I very much enjoy doing poetry readings. Every time, though, I have to ask myself just how miserable I should be. Or cheery.
I write serious poetry but also have a considerable selection of what might be described as light verse (How Catherine the Great Relaxed, On the Painting of the Steel Beam at the Garage Ceiling, Chet Baker’s Dentures, etc.). One friend insisted I should be more earnest and thought-provoking; on the other hand, poet and publisher Hamish Whyte said to me, ‘People love to be entertained.’
So I try to strike a balance.
Among the places I’ve read (and have attempted to strike a balance) are the StAnza Festival, The Scottish Parliament, The Poetry Library (London), The Scottish Poetry Library, The Royal Museum (Edinburgh) and various venues throughout Scotland, from Aberdeen to Stranraer, and Helensburgh to North Berwick. The Stranraer event was particularly memorable. Because of a mix-up over rooms, we ended up underneath the swimming-pool, balancing on tiny chairs designed for toddlers.

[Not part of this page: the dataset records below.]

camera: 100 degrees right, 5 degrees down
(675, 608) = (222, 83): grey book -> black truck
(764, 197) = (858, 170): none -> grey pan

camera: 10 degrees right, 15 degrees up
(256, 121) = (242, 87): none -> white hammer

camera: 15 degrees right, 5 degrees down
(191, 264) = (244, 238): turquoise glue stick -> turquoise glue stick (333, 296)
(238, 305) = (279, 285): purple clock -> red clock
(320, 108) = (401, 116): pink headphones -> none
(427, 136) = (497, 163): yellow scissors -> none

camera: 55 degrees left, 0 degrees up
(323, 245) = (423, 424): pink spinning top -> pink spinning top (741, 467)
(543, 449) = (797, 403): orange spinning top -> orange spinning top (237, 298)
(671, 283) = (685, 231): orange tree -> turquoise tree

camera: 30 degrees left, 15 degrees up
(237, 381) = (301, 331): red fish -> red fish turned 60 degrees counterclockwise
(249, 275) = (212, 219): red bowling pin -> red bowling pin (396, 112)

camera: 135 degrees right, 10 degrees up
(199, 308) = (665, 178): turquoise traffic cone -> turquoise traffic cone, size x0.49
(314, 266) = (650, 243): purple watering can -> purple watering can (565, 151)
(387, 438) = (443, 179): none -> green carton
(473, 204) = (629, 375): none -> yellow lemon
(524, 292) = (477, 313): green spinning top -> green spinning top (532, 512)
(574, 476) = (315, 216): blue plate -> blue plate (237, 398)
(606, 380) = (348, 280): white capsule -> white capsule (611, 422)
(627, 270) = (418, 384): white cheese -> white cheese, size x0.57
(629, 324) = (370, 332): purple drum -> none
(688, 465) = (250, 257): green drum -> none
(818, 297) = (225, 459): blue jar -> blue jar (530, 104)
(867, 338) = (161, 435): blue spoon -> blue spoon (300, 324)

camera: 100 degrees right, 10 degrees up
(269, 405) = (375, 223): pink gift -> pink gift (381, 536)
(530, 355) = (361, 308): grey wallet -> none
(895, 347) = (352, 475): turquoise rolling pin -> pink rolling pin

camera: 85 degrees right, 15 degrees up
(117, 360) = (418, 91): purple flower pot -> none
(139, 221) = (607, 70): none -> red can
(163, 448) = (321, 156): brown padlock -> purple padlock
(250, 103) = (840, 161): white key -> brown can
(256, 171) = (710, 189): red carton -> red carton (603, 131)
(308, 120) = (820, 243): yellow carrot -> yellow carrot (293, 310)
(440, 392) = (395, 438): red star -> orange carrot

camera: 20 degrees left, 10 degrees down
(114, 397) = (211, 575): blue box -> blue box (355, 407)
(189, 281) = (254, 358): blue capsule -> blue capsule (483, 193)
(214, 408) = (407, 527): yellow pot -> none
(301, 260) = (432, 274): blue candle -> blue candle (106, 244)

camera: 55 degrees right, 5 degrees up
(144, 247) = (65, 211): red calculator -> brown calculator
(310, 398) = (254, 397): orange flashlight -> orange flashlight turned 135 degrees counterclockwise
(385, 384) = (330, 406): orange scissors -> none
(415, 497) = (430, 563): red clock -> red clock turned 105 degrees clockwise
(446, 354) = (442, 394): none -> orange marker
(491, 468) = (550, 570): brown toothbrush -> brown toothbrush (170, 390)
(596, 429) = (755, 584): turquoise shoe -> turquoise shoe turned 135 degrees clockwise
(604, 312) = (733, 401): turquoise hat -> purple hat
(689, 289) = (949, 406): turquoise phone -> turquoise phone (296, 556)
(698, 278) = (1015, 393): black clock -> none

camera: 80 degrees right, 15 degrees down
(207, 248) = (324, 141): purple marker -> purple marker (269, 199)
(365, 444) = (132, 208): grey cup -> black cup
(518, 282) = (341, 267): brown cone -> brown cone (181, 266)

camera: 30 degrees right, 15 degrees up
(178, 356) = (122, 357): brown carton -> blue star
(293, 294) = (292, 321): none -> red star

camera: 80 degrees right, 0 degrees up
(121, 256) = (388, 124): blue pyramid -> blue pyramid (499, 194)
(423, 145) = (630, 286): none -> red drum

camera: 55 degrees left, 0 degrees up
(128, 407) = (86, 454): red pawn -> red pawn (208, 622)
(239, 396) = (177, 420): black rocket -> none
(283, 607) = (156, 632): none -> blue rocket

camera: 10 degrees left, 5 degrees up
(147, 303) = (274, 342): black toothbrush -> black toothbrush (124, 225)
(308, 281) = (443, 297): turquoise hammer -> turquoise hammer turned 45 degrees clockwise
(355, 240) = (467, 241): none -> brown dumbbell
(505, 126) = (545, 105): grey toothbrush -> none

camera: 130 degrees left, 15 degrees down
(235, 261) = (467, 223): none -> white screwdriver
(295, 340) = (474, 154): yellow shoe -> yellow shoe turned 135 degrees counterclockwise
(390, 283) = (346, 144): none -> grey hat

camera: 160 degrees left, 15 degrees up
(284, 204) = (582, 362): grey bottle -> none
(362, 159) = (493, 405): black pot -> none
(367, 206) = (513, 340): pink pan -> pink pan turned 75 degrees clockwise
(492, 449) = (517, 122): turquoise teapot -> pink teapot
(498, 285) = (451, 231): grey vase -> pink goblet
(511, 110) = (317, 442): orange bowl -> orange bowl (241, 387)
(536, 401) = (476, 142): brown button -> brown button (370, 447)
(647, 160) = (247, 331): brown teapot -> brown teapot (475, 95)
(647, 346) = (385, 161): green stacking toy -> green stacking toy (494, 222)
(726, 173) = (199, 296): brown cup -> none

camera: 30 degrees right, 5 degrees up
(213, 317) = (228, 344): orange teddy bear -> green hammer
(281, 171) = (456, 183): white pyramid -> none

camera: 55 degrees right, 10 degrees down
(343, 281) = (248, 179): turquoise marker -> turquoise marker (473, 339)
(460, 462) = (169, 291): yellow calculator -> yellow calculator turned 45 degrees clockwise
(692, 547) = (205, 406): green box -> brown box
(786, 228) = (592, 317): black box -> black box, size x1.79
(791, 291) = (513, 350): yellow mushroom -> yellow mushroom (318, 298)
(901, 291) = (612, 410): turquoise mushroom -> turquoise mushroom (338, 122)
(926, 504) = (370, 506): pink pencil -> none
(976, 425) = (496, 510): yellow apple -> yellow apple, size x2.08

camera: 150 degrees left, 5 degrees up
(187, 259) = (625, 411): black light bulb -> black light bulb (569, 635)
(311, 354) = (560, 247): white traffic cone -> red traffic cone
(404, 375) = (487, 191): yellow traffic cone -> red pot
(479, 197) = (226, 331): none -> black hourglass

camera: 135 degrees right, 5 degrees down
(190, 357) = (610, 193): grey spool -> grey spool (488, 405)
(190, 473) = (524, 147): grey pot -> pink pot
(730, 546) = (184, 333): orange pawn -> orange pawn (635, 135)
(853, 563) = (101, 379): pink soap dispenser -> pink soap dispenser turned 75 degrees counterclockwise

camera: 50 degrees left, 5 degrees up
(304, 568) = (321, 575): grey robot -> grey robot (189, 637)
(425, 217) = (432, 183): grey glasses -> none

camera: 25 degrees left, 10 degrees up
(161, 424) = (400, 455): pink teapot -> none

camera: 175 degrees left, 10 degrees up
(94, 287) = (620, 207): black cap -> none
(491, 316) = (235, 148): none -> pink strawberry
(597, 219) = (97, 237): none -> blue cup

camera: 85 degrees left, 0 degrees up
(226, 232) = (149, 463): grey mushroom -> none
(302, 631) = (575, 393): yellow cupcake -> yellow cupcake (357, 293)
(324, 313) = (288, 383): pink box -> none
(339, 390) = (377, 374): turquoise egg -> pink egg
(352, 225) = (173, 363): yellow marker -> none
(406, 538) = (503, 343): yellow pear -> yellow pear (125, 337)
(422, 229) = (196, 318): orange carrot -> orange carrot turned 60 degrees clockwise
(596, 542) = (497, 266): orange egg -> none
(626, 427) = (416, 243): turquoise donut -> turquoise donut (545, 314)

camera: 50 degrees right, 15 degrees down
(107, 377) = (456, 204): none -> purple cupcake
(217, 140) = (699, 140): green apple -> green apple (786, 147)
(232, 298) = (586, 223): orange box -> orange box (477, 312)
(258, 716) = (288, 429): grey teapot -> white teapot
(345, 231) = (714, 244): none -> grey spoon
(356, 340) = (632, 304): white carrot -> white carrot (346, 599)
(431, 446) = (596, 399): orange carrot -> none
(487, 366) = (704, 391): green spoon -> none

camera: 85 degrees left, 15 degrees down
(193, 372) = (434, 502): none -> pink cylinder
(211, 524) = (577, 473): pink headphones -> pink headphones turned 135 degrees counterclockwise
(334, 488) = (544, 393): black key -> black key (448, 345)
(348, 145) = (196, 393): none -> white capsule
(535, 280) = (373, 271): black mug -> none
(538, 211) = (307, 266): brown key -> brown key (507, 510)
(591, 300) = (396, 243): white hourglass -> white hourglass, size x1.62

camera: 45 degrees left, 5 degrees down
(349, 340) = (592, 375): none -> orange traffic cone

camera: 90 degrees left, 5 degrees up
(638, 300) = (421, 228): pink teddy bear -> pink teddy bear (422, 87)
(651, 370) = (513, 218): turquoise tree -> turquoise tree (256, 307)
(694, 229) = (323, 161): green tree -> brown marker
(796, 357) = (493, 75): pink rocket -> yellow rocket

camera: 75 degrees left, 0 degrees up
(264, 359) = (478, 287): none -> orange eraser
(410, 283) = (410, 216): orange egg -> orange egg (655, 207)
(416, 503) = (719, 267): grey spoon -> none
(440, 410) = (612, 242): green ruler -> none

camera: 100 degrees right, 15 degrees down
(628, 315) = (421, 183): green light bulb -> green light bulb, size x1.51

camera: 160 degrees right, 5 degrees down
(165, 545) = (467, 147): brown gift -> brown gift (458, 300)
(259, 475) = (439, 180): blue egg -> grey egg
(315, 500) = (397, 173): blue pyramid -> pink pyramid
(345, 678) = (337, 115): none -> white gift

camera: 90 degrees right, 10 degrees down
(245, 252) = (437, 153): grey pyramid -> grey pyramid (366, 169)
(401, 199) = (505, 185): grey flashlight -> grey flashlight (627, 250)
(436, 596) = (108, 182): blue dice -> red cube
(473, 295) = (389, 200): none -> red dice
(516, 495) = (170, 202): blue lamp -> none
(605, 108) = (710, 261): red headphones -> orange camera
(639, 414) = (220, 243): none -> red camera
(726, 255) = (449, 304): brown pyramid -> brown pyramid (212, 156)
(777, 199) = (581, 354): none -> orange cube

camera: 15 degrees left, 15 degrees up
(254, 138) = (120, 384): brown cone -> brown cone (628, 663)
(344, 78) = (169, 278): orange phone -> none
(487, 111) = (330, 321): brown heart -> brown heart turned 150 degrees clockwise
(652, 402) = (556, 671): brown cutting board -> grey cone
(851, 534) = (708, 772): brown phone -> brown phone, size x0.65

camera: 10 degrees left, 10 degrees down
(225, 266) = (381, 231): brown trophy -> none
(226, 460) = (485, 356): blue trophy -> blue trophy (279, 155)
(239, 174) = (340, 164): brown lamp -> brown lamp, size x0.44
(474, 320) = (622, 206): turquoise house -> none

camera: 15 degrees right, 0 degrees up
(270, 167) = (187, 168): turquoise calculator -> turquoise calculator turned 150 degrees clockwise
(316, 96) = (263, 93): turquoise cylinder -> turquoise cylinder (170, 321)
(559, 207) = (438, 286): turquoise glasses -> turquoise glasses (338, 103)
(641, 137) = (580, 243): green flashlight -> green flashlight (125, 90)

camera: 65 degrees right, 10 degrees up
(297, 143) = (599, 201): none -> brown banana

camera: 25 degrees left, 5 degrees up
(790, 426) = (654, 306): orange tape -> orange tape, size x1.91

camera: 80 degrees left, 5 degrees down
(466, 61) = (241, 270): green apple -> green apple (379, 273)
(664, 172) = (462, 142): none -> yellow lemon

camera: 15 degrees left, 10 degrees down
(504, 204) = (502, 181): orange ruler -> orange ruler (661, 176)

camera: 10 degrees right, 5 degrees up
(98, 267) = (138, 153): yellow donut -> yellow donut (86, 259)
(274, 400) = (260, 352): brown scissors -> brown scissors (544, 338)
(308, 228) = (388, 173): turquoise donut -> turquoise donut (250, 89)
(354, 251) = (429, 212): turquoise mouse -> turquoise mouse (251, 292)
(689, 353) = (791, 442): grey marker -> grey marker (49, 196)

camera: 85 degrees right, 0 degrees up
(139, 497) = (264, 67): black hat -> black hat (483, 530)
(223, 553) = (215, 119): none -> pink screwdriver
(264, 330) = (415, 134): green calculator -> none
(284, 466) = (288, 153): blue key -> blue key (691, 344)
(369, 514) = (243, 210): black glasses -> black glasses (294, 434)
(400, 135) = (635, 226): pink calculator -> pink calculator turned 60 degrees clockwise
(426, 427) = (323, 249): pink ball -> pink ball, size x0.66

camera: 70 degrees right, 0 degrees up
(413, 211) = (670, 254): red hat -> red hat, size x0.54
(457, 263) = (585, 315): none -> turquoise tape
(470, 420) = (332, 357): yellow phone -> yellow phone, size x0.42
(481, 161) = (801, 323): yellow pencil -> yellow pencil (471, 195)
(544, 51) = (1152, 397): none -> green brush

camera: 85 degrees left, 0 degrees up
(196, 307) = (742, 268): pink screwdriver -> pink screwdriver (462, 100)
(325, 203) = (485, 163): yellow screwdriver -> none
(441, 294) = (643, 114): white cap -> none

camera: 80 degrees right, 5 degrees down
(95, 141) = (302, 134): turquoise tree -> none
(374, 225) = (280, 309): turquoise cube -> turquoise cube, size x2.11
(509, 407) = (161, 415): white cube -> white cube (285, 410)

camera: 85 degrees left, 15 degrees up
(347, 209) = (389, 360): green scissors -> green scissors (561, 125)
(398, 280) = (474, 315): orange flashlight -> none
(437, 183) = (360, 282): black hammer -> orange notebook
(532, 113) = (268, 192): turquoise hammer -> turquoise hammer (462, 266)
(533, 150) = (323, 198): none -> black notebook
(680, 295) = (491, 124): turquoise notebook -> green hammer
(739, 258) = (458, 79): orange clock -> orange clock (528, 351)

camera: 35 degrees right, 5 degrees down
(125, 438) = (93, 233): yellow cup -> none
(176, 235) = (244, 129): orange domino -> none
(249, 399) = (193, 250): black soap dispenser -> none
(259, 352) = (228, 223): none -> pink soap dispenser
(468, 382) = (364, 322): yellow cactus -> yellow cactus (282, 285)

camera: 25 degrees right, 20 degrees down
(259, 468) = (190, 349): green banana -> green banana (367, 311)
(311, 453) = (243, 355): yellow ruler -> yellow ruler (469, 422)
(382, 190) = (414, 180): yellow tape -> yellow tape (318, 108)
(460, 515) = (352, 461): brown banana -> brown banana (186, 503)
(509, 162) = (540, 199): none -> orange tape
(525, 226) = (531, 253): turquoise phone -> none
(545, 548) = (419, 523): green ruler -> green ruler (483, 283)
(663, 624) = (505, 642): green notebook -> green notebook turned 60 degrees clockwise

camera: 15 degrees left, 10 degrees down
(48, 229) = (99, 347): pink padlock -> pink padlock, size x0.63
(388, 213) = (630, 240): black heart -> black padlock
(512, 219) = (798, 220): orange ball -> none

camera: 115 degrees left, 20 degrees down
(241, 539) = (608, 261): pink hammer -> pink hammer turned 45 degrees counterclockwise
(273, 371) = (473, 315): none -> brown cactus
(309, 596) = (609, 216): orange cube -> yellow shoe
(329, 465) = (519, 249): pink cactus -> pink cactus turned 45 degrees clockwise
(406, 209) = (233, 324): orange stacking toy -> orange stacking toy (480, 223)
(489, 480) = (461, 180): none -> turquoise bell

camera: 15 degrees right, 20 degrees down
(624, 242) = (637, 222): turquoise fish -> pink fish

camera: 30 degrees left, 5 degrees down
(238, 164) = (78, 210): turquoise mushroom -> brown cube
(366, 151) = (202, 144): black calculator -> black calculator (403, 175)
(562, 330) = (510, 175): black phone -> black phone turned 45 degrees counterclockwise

Every twenty minutes an amplified voice would interrupt proceedings to announce it was time for swimmers with the red, green or blue armbands to leave the pool. Being earnest or thought-provoking was difficult. Despite this, however, I am happy to travel anywhere in the UK to read.
The StAnza programme described me as ‘the Edinburgh poet, wit and raconteur, an established presence for the past 25 years... a positive feast of stories, jokes, anecdotes and poems’. Who am I to disagree?